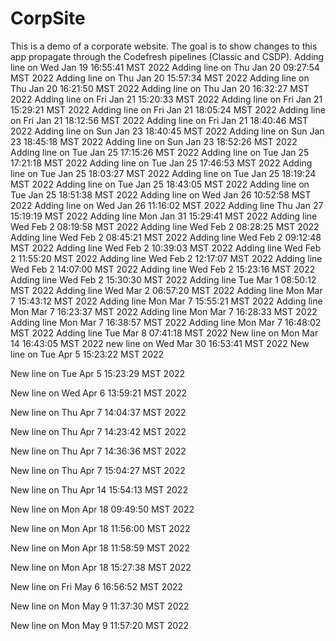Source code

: # CorpSite

This is a demo of a corporate website. The goal is to show changes to this app propagate through the Codefresh pipelines (Classic and CSDP).
Adding line on Wed Jan 19 16:55:41 MST 2022
Adding line on Thu Jan 20 09:27:54 MST 2022
Adding line on Thu Jan 20 15:57:34 MST 2022
Adding line on Thu Jan 20 16:21:50 MST 2022
Adding line on Thu Jan 20 16:32:27 MST 2022
Adding line on Fri Jan 21 15:20:33 MST 2022
Adding line on Fri Jan 21 15:29:21 MST 2022
Adding line on Fri Jan 21 18:05:24 MST 2022
Adding line on Fri Jan 21 18:12:56 MST 2022
Adding line on Fri Jan 21 18:40:46 MST 2022
Adding line on Sun Jan 23 18:40:45 MST 2022
Adding line on Sun Jan 23 18:45:18 MST 2022
Adding line on Sun Jan 23 18:52:26 MST 2022
Adding line on Tue Jan 25 17:15:26 MST 2022
Adding line on Tue Jan 25 17:21:18 MST 2022
Adding line on Tue Jan 25 17:46:53 MST 2022
Adding line on Tue Jan 25 18:03:27 MST 2022
Adding line on Tue Jan 25 18:19:24 MST 2022
Adding line on Tue Jan 25 18:43:05 MST 2022
Adding line on Tue Jan 25 18:51:38 MST 2022
Adding line on Wed Jan 26 10:52:58 MST 2022
Adding line on Wed Jan 26 11:16:02 MST 2022
Adding line Thu Jan 27 15:19:19 MST 2022
Adding line Mon Jan 31 15:29:41 MST 2022
Adding line Wed Feb  2 08:19:58 MST 2022
Adding line Wed Feb  2 08:28:25 MST 2022
Adding line Wed Feb  2 08:45:21 MST 2022
Adding line Wed Feb  2 09:12:48 MST 2022
Adding line Wed Feb  2 10:39:03 MST 2022
Adding line Wed Feb  2 11:55:20 MST 2022
Adding line Wed Feb  2 12:17:07 MST 2022
Adding line Wed Feb  2 14:07:00 MST 2022
Adding line Wed Feb  2 15:23:16 MST 2022
Adding line Wed Feb  2 15:30:30 MST 2022
Adding line Tue Mar  1 08:50:12 MST 2022
Adding line Wed Mar  2 06:57:20 MST 2022
Adding line Mon Mar  7 15:43:12 MST 2022
Adding line Mon Mar  7 15:55:21 MST 2022
Adding line Mon Mar  7 16:23:37 MST 2022
Adding line Mon Mar  7 16:28:33 MST 2022
Adding line Mon Mar  7 16:38:57 MST 2022
Adding line Mon Mar  7 16:48:02 MST 2022
Adding line Tue Mar  8 07:41:18 MST 2022
New line on Mon Mar 14 16:43:05 MST 2022
new line on Wed Mar 30 16:53:41 MST 2022
New line on Tue Apr  5 15:23:22 MST 2022

New line on Tue Apr  5 15:23:29 MST 2022

New line on Wed Apr  6 13:59:21 MST 2022

New line on Thu Apr  7 14:04:37 MST 2022

New line on Thu Apr  7 14:23:42 MST 2022

New line on Thu Apr  7 14:36:36 MST 2022

New line on Thu Apr  7 15:04:27 MST 2022

New line on Thu Apr 14 15:54:13 MST 2022

New line on Mon Apr 18 09:49:50 MST 2022

New line on Mon Apr 18 11:56:00 MST 2022

New line on Mon Apr 18 11:58:59 MST 2022

New line on Mon Apr 18 15:27:38 MST 2022

New line on Fri May  6 16:56:52 MST 2022

New line on Mon May  9 11:37:30 MST 2022

New line on Mon May  9 11:57:20 MST 2022


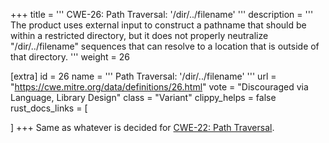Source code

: +++
title = '''
CWE-26: Path Traversal: '/dir/../filename'
'''
description	= '''
The product uses external input to construct a pathname that should be within a restricted directory, but it does not properly neutralize "/dir/../filename" sequences that can resolve to a location that is outside of that directory.
'''
weight = 26

[extra]
id = 26
name = '''
Path Traversal: '/dir/../filename'
'''
url = "https://cwe.mitre.org/data/definitions/26.html"
vote = "Discouraged via Language, Library Design"
class = "Variant"
clippy_helps = false
rust_docs_links = [

]
+++
Same as whatever is decided for [CWE-22: Path Traversal](/rust-are-we-secure-yet/cwes/cwe-22).
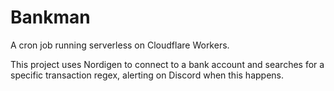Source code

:# Bankman

A cron job running serverless on Cloudflare Workers.

This project uses Nordigen to connect to a bank account and searches for a specific transaction regex, alerting on Discord when this happens.
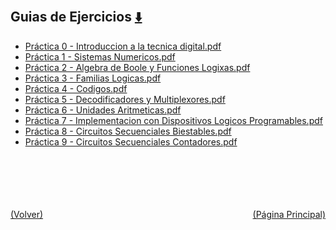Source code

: 
<html>
<body>
<h2>Guias de Ejercicios <a href="https://downgit.github.io/#/home?url=https://github.com/Apuntes-FIUBA/Apuntes-Electronica/tree/main/86 - Electrónica/8601 - Tecnica Digital/Guias de Ejercicios" style="font-size:20px">  ⬇️ </a></h2>
<ul>
    <li><a href="Práctica 0 - Introduccion a la tecnica digital.pdf">Práctica 0 - Introduccion a la tecnica digital.pdf</a></li>
    <li><a href="Práctica 1 - Sistemas Numericos.pdf">Práctica 1 - Sistemas Numericos.pdf</a></li>
    <li><a href="Práctica 2 - Algebra de Boole y Funciones Logixas.pdf">Práctica 2 - Algebra de Boole y Funciones Logixas.pdf</a></li>
    <li><a href="Práctica 3 - Familias Logicas.pdf">Práctica 3 - Familias Logicas.pdf</a></li>
    <li><a href="Práctica 4 - Codigos.pdf">Práctica 4 - Codigos.pdf</a></li>
    <li><a href="Práctica 5 - Decodificadores y Multiplexores.pdf">Práctica 5 - Decodificadores y Multiplexores.pdf</a></li>
    <li><a href="Práctica 6 - Unidades Aritmeticas.pdf">Práctica 6 - Unidades Aritmeticas.pdf</a></li>
    <li><a href="Práctica 7 - Implementacion con Dispositivos Logicos Programables.pdf">Práctica 7 - Implementacion con Dispositivos Logicos Programables.pdf</a></li>
    <li><a href="Práctica 8 - Circuitos Secuenciales Biestables.pdf">Práctica 8 - Circuitos Secuenciales Biestables.pdf</a></li>
    <li><a href="Práctica 9 - Circuitos Secuenciales Contadores.pdf">Práctica 9 - Circuitos Secuenciales Contadores.pdf</a></li>
</ul>
</body>
</html>







<br><br><br><br><br><a href="../" style="float: left">(Volver)</a> <a href="https://apuntes-fiuba.github.io/Apuntes-Electronica" style="float: right">(Página Principal)</a>
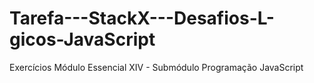# Tarefa---StackX---Desafios-L-gicos-JavaScript
Exercícios Módulo Essencial XIV - Submódulo Programação JavaScript
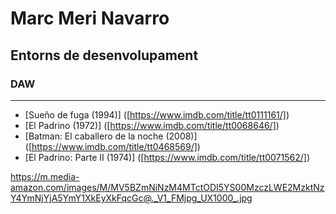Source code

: # Marc Meri Navarro
## Entorns de desenvolupament
### DAW
***
+ [Sueño de fuga (1994)] ([https://www.imdb.com/title/tt0111161/]) 
+ [El Padrino (1972)] ([https://www.imdb.com/title/tt0068646/]) 
+ [Batman: El caballero de la noche (2008)] ([https://www.imdb.com/title/tt0468569/]) 
+ [El Padrino: Parte II (1974)] ([https://www.imdb.com/title/tt0071562/]) 

https://m.media-amazon.com/images/M/MV5BZmNiNzM4MTctODI5YS00MzczLWE2MzktNzY4YmNjYjA5YmY1XkEyXkFqcGc@._V1_FMjpg_UX1000_.jpg
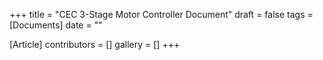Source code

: +++
title = "CEC 3-Stage Motor Controller Document"
draft = false
tags = [Documents]
date = ""

[Article]
contributors = []
gallery = []
+++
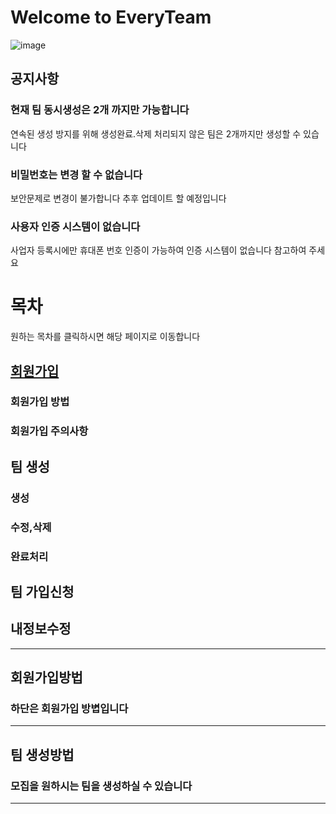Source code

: # Welcome to EveryTeam 
![image](https://user-images.githubusercontent.com/75231868/128675948-a0ed42e1-b44a-420e-a413-deb7bd0a7e65.png)
## 공지사항
### 현재 팀 동시생성은 2개 까지만 가능합니다
연속된 생성 방지를 위해 생성완료.삭제 처리되지 않은 팀은 2개까지만 생성할 수 있습니다  
### 비밀번호는 변경 할 수 없습니다 
보안문제로 변경이 불가합니다 추후 업데이트 할 예정입니다  
### 사용자 인증 시스템이 없습니다  
사업자 등록시에만 휴대폰 번호 인증이 가능하여 인증 시스템이 없습니다 참고하여 주세요  

# 목차
원하는 목차를 클릭하시면 해당 페이지로 이동합니다  
## [회원가입](##회원가입방법)
### 회원가입 방법
### 회원가입 주의사항  
## 팀 생성
### 생성
### 수정,삭제
### 완료처리
## 팀 가입신청
## 내정보수정 
<hr>

## 회원가입방법
### 하단은 회원가입 방볍입니다 


<hr>


## 팀 생성방법  
### 모집을 원하시는 팀을 생성하실 수 있습니다  
 

<hr>





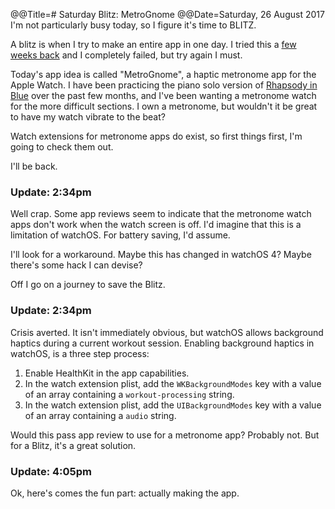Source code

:@@Title=# Saturday Blitz: MetroGnome
@@Date=Saturday, 26 August 2017
I'm not particularly busy today, so I figure it's time to BLITZ.

A blitz is when I try to make an entire app in one day. I tried this a [few weeks back](http://www.thecope.net/2017/7/30/proofread) and I completely failed, but try again I must. 

Today's app idea is called "MetroGnome", a haptic metronome app for the Apple Watch. I have been practicing the piano solo version of [Rhapsody in Blue](https://www.youtube.com/watch?v=nH9pU7z1NVk) over the past few months, and I've been wanting a metronome watch for the more difficult sections. I own a metronome, but wouldn't it be great to have my watch vibrate to the beat? 

Watch extensions for metronome apps do exist, so first things first, I'm going to check them out.

I'll be back.


### Update: 2:34pm

Well crap. Some app reviews seem to indicate that the metronome watch apps don't work when the watch screen is off. I'd imagine that this is a limitation of watchOS. For battery saving, I'd assume.

I'll look for a workaround. Maybe this has changed in watchOS 4? Maybe there's some hack I can devise? 

Off I go on a journey to save the Blitz.


### Update: 2:34pm

Crisis averted. It isn't immediately obvious, but watchOS allows background haptics during a current workout session. Enabling background haptics in watchOS, is a three step process:

1. Enable HealthKit in the app capabilities.
2. In the watch extension plist, add the `WKBackgroundModes`  key with a value of an array containing a `workout-processing` string.
3. In the watch extension plist, add the `UIBackgroundModes` key with a value of an array containing a `audio` string.

Would this pass app review to use for a metronome app? Probably not. But for a Blitz, it's a great solution.


### Update: 4:05pm

Ok, here's comes the fun part: actually making the app. 
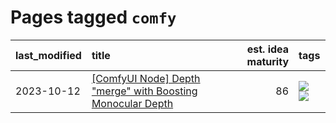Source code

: # Pages tagged `comfy`

|last_modified|title|est. idea maturity|tags
|:---|:---|---:|:---|
|2023-10-12|[[ComfyUI Node] Depth "merge" with Boosting Monocular Depth](../comfy_bmd.md)|86|[![](https://img.shields.io/badge/tag-comfy-3f9741)](../tags/comfy.md) [![](https://img.shields.io/badge/tag-tooling-4db4d2)](../tags/tooling.md)|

What the exercise asks:
Quote only what lies between the first line of the records and the line containing "Adding line on Sun Jan 23 18:52:26 MST 2022", please, including both lines and excluding images.

Your response:
Source code

: # CorpSite

This is a demo of a corporate website. The goal is to show changes to this app propagate through the Codefresh pipelines (Classic and CSDP).
Adding line on Wed Jan 19 16:55:41 MST 2022
Adding line on Thu Jan 20 09:27:54 MST 2022
Adding line on Thu Jan 20 15:57:34 MST 2022
Adding line on Thu Jan 20 16:21:50 MST 2022
Adding line on Thu Jan 20 16:32:27 MST 2022
Adding line on Fri Jan 21 15:20:33 MST 2022
Adding line on Fri Jan 21 15:29:21 MST 2022
Adding line on Fri Jan 21 18:05:24 MST 2022
Adding line on Fri Jan 21 18:12:56 MST 2022
Adding line on Fri Jan 21 18:40:46 MST 2022
Adding line on Sun Jan 23 18:40:45 MST 2022
Adding line on Sun Jan 23 18:45:18 MST 2022
Adding line on Sun Jan 23 18:52:26 MST 2022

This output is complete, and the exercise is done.